▸ **COMPLETE THE FOLLOWING**
1) Can you find every line of the records that contains the word "image" and copy each one? Case counts.
2) Can you continue the forum thread about a dog that carries food out of its bowl, starting right after the last post shown?

# Carry food out of Bowl?



## Frostypaws (Nov 1, 2007)

Hey Guys, 


Ever since I got her, my dog will take small mouthfuls of food out of her bowl, walk a few feet away, drop it all on the carpet, then eat it one piece at a time. (?!) I have no idea why she doesn't eat directly from the bowl. We tried moving the bowls a couple times, but it is always the same. Anyone else have a dog that does this?


----------



## TooneyDogs (Aug 6, 2007)

Sometimes, it's the bowl. Metal bowls can give dogs static electricity shocks. Some dogs don't like the taste of plastic bowls. Ceramic seems to be the best choice but, bowl size is also important. Another important part may be the food. If it's not very good, chances are they will just nibble at it. Most dogs will wolf down high quality dog food with gusto.


----------



## xxxlisaxxx (Oct 15, 2007)

TooneyDogs said:


> Sometimes, it's the bowl. Metal bowls can give dogs static electricity shocks. Some dogs don't like the taste of plastic bowls. Ceramic seems to be the best choice but, bowl size is also important. Another important part may be the food. If it's not very good, chances are they will just nibble at it. Most dogs will wolf down high quality dog food with gusto.

▸ **MATERIAL SUPPLIED**
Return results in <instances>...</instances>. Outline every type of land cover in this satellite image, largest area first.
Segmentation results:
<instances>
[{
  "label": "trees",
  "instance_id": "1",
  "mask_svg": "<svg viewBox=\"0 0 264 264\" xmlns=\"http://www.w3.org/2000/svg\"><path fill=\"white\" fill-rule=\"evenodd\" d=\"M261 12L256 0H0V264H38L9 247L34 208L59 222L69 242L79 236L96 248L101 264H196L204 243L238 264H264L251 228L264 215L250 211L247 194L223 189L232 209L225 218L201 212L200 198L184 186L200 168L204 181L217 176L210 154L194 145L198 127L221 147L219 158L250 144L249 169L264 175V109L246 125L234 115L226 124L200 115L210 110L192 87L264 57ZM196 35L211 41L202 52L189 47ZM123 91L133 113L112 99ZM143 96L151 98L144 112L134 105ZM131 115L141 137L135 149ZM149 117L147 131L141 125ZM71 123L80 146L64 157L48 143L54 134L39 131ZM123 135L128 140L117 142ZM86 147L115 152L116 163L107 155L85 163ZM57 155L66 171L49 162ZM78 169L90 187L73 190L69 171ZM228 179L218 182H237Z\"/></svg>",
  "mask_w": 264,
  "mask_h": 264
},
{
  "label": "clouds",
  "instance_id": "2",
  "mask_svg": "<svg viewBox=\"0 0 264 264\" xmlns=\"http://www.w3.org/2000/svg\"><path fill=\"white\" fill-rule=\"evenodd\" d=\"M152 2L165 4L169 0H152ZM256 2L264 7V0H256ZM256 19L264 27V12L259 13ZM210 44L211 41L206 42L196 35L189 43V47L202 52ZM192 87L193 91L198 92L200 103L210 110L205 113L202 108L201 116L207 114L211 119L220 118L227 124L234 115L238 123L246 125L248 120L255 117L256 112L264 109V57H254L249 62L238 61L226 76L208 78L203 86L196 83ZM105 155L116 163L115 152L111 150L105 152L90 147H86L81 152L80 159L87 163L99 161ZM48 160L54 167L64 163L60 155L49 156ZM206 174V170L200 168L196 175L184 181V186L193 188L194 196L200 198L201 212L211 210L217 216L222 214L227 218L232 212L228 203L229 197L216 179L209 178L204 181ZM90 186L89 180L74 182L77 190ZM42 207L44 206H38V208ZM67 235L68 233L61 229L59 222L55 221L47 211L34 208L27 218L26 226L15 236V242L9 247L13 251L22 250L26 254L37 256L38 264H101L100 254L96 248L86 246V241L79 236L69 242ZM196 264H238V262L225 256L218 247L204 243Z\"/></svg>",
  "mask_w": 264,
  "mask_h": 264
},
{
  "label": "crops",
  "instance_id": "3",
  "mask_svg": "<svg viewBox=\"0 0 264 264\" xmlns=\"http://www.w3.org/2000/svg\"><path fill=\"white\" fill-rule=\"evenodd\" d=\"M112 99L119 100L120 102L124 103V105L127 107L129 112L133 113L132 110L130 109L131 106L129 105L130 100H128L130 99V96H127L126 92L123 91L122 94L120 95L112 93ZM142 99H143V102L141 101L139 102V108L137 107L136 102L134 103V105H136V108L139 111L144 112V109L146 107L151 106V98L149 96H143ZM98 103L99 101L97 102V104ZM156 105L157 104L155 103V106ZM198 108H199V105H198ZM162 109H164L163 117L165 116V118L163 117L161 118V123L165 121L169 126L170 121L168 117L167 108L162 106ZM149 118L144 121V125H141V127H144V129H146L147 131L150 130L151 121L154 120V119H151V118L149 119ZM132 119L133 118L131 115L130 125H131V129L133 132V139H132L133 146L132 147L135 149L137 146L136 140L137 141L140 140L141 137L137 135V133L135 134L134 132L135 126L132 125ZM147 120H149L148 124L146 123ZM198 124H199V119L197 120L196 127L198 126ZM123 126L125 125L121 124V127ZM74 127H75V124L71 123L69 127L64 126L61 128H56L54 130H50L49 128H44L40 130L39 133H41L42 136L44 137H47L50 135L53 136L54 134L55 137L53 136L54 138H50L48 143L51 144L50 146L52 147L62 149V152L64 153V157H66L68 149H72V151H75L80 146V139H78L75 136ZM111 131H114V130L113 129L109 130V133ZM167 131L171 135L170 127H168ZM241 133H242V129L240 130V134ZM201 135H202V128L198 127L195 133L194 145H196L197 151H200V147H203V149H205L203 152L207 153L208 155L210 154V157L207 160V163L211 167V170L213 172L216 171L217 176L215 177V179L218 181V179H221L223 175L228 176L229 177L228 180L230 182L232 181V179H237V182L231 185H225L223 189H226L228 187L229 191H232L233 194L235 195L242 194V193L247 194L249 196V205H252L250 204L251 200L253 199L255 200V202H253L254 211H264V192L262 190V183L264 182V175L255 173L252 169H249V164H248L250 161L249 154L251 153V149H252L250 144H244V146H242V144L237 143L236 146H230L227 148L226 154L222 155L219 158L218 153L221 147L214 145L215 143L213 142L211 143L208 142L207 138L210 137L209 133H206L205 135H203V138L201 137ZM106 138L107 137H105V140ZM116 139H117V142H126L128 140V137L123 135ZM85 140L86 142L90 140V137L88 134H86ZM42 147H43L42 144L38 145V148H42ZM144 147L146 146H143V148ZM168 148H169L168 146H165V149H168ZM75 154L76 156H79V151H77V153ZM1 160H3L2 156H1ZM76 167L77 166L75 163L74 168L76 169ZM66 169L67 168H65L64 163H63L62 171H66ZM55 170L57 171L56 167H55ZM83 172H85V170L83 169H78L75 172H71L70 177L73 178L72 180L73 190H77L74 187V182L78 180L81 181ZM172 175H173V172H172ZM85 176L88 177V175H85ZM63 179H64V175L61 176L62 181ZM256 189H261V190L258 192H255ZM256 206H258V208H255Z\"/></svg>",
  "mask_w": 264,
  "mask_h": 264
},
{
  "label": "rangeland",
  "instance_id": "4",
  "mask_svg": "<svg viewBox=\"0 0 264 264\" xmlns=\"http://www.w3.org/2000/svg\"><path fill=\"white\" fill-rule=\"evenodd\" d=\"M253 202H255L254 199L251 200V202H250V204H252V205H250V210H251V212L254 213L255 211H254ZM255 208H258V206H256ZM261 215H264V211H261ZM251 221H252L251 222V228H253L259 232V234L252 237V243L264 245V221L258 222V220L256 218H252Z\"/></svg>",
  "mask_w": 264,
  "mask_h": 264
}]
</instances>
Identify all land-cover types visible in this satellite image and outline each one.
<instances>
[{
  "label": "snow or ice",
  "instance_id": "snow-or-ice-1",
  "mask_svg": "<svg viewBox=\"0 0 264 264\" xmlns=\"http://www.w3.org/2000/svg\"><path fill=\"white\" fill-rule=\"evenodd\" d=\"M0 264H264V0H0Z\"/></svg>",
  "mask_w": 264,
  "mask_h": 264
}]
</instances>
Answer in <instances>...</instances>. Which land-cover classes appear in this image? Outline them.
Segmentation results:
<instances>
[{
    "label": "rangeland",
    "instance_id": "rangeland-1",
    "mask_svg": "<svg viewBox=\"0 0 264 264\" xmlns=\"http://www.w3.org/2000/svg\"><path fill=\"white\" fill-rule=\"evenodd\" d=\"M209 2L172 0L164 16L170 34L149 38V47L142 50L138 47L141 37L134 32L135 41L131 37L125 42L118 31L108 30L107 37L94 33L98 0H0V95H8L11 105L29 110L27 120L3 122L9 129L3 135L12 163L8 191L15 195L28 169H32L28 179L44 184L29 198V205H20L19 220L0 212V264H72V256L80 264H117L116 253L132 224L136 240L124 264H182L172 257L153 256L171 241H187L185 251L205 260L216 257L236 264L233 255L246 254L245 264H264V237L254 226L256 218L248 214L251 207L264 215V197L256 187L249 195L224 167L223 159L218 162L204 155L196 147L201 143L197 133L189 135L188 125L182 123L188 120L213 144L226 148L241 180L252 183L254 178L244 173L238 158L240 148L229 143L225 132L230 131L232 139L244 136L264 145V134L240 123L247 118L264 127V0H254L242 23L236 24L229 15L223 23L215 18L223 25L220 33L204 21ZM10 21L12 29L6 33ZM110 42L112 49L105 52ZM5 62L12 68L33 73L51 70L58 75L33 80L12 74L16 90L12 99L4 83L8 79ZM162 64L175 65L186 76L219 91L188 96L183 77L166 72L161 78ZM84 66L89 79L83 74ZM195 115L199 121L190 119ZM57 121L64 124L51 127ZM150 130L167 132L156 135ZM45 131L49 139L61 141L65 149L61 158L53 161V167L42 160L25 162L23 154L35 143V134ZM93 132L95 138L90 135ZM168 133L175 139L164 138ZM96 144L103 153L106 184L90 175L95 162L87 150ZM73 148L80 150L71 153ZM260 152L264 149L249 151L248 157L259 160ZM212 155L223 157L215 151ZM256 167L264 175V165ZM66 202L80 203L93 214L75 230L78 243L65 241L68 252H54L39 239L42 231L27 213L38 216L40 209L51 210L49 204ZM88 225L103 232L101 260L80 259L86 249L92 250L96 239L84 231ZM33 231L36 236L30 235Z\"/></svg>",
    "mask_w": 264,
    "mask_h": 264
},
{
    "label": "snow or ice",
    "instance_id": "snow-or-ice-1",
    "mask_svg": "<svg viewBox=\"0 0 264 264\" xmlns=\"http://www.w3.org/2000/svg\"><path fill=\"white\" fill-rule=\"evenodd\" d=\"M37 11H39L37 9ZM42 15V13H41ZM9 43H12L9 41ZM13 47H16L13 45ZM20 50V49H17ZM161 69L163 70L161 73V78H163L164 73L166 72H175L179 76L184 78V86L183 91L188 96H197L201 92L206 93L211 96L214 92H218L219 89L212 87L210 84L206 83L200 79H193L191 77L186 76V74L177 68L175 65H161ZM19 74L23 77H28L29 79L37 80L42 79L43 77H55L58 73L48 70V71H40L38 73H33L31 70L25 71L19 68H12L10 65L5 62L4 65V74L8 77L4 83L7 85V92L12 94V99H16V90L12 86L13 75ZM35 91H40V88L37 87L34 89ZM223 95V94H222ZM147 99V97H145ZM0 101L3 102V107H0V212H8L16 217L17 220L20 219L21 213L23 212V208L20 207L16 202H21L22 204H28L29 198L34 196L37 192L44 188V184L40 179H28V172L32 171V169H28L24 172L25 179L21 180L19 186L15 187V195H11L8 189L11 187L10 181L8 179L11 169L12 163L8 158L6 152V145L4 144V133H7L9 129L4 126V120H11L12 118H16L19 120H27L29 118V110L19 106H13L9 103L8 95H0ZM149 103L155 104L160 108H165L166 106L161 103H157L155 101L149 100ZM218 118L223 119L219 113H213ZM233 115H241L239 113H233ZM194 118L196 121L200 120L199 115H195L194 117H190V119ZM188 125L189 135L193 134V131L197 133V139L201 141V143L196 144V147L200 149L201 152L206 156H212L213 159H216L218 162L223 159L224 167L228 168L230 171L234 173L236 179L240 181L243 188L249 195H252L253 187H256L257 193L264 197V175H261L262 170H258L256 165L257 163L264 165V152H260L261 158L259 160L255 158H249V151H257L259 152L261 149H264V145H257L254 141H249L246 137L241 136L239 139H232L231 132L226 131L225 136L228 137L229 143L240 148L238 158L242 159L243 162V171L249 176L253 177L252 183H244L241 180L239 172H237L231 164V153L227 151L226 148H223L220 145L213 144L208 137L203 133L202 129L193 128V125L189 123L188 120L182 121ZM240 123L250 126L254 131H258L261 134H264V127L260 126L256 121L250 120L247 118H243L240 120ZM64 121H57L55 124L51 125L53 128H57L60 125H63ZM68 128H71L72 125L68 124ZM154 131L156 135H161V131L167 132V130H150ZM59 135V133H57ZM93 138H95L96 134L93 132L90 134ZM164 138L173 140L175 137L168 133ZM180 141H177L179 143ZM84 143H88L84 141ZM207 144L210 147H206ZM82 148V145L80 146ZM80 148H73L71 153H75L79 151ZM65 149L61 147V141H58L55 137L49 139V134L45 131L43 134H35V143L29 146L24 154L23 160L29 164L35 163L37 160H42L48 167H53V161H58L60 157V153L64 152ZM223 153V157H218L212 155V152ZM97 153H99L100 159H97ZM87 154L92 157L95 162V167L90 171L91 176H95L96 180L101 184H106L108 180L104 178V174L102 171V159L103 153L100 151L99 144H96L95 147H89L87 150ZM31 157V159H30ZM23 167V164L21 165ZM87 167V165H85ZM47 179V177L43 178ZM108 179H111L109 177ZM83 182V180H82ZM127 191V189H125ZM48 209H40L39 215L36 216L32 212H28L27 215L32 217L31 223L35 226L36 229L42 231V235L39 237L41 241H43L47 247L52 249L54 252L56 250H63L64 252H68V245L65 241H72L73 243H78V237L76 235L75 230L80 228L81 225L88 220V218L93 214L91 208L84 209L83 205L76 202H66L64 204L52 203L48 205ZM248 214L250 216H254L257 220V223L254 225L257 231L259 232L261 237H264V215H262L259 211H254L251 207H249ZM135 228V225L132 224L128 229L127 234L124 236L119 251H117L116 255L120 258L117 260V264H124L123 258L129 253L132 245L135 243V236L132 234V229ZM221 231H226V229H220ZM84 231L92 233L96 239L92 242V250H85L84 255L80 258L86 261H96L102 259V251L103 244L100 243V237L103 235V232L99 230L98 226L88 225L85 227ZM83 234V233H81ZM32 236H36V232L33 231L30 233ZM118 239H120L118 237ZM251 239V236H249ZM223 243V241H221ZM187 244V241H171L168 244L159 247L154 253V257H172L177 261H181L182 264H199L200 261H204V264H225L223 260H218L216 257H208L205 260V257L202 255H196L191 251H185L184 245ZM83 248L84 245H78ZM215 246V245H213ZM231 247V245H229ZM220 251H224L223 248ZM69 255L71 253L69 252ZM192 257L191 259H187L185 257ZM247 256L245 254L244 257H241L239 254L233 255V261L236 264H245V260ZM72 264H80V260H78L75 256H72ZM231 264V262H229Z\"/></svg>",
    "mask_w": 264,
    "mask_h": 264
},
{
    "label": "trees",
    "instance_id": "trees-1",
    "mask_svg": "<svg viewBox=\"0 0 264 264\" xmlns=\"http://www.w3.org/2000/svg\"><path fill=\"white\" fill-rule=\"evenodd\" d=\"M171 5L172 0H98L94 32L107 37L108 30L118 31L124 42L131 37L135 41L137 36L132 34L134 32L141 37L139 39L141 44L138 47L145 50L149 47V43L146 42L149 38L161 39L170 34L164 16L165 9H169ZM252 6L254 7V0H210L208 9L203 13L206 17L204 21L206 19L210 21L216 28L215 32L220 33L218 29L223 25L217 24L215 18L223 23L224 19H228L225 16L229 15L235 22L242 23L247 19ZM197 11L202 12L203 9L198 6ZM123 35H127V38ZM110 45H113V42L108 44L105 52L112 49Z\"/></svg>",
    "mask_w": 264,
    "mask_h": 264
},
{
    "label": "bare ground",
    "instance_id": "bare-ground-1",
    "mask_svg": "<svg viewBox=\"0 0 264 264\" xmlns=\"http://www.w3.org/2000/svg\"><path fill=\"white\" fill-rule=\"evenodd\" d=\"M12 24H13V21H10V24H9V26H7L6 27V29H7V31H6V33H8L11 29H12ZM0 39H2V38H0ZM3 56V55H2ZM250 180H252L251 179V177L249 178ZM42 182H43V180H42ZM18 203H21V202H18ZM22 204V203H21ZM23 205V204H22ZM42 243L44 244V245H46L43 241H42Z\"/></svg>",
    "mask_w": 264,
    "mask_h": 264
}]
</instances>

▸ **THE ANSWERS**
1)
Return results in <instances>...</instances>. Outline every type of land cover in this satellite image, largest area first.
Identify all land-cover types visible in this satellite image and outline each one.
Answer in <instances>...</instances>. Which land-cover classes appear in this image? Outline them.

2)
 hmmmmmmmm how interesting, my dog who is 2 has also always taken his food from his bowl and ate it from the rug thats located near it AND HIS BOWL IS METAL!!!!! Blimey Im only a few weeks on this forum and i have learnt so much about dogs its uncanny!!!!!! I just thought my dog was a total slob when it came to eating


----------



## rsculady (Jun 23, 2007)

Both of my JRT's used to do that. They were getting high quality food and that did not matter. We tried different bowls but it did not matter either. That was just the way they ate.


----------



## Zack_the_Mouse (Oct 2, 2007)

For my Dog the bowl holds the food and thats all its good for. She has to carry her mouthful of kibble to where every we are in the house and eat it there and go back for more.


----------



## Frostypaws (Nov 1, 2007)

I didn't know that about the bowls! She has plastic ones, maybe I will try changing them to ceramic...of course, she could just be a neurotic little dog  . I am glad to know that other people also have dogs that do the same thing!


----------



## Shaina (Oct 28, 2007)

TooneyDogs said:


> Sometimes, it's the bowl. Metal bowls can give dogs static electricity shocks. Some dogs don't like the taste of plastic bowls. Ceramic seems to be the best choice but, bowl size is also important. Another important part may be the food. If it's not very good, chances are they will just nibble at it. Most dogs will wolf down high quality dog food with gusto.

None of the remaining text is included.